## About this exercise
Scan the entries below, and for each line that includes the word "sequences", make a copy.

Content starts

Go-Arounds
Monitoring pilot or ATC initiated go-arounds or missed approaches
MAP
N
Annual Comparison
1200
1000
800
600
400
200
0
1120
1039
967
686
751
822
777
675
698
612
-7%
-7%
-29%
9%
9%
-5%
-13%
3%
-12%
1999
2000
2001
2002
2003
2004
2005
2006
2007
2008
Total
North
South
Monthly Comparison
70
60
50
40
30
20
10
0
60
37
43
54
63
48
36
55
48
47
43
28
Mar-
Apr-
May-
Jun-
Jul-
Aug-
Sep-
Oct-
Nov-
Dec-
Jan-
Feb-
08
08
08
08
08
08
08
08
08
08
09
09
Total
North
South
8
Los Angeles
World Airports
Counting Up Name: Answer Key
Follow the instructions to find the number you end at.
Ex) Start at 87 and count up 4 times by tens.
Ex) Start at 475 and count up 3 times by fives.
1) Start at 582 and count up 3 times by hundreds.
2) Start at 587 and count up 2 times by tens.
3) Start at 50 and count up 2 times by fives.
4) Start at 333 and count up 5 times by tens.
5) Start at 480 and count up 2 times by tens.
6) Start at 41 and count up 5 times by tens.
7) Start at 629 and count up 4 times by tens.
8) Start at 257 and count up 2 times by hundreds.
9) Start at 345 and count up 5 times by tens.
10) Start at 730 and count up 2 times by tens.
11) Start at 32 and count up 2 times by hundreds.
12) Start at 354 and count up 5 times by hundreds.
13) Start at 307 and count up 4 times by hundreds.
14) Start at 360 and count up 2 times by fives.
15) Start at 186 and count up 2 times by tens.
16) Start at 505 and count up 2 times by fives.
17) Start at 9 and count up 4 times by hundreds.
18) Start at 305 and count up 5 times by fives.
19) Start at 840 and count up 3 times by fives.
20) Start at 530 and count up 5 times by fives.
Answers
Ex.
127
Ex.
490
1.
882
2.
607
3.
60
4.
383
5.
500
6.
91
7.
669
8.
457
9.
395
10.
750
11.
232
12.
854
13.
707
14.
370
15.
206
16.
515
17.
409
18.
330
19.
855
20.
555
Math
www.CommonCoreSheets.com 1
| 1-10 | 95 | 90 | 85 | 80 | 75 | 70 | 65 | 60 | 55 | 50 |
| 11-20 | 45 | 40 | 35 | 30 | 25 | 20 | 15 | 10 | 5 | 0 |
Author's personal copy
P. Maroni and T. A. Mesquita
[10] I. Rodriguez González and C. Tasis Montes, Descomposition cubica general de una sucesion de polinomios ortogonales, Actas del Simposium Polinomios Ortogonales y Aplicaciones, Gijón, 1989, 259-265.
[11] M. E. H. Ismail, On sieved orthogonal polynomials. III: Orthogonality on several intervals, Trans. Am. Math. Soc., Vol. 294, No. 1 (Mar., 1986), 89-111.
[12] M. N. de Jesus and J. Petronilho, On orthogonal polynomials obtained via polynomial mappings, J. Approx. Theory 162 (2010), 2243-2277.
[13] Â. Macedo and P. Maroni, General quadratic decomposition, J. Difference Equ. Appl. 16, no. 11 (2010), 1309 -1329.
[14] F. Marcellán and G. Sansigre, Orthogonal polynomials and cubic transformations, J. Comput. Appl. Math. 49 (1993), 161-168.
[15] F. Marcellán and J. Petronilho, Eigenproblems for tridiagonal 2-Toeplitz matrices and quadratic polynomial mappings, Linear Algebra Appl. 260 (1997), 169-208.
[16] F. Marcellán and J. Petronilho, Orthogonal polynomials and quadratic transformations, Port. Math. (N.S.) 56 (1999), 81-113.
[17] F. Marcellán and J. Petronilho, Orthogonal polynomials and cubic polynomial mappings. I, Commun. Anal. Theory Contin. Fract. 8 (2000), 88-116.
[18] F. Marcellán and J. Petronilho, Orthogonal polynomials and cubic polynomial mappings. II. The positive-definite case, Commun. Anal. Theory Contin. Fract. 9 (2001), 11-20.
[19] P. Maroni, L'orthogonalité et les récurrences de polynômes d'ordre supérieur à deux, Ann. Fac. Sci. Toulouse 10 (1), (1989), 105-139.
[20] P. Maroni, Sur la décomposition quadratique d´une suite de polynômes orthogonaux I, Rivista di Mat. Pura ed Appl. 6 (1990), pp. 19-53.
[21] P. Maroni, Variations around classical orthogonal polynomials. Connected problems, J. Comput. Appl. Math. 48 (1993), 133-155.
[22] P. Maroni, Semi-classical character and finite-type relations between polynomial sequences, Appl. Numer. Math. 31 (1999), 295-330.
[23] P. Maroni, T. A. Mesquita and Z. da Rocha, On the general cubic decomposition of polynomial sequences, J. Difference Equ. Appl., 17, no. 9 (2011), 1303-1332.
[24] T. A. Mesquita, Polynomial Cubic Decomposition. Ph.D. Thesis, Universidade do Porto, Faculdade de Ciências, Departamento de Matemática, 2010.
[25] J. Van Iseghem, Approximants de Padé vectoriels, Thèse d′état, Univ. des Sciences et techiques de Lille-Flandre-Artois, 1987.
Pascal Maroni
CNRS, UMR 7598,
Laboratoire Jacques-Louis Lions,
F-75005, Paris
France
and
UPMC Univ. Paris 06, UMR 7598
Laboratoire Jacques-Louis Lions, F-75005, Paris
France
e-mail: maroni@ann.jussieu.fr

Content ends

## Task output
[22] P. Maroni, Semi-classical character and finite-type relations between polynomial sequences, Appl. Numer. Math. 31 (1999), 295-330.
[23] P. Maroni, T. A. Mesquita and Z. da Rocha, On the general cubic decomposition of polynomial sequences, J. Difference Equ. Appl., 17, no. 9 (2011), 1303-1332.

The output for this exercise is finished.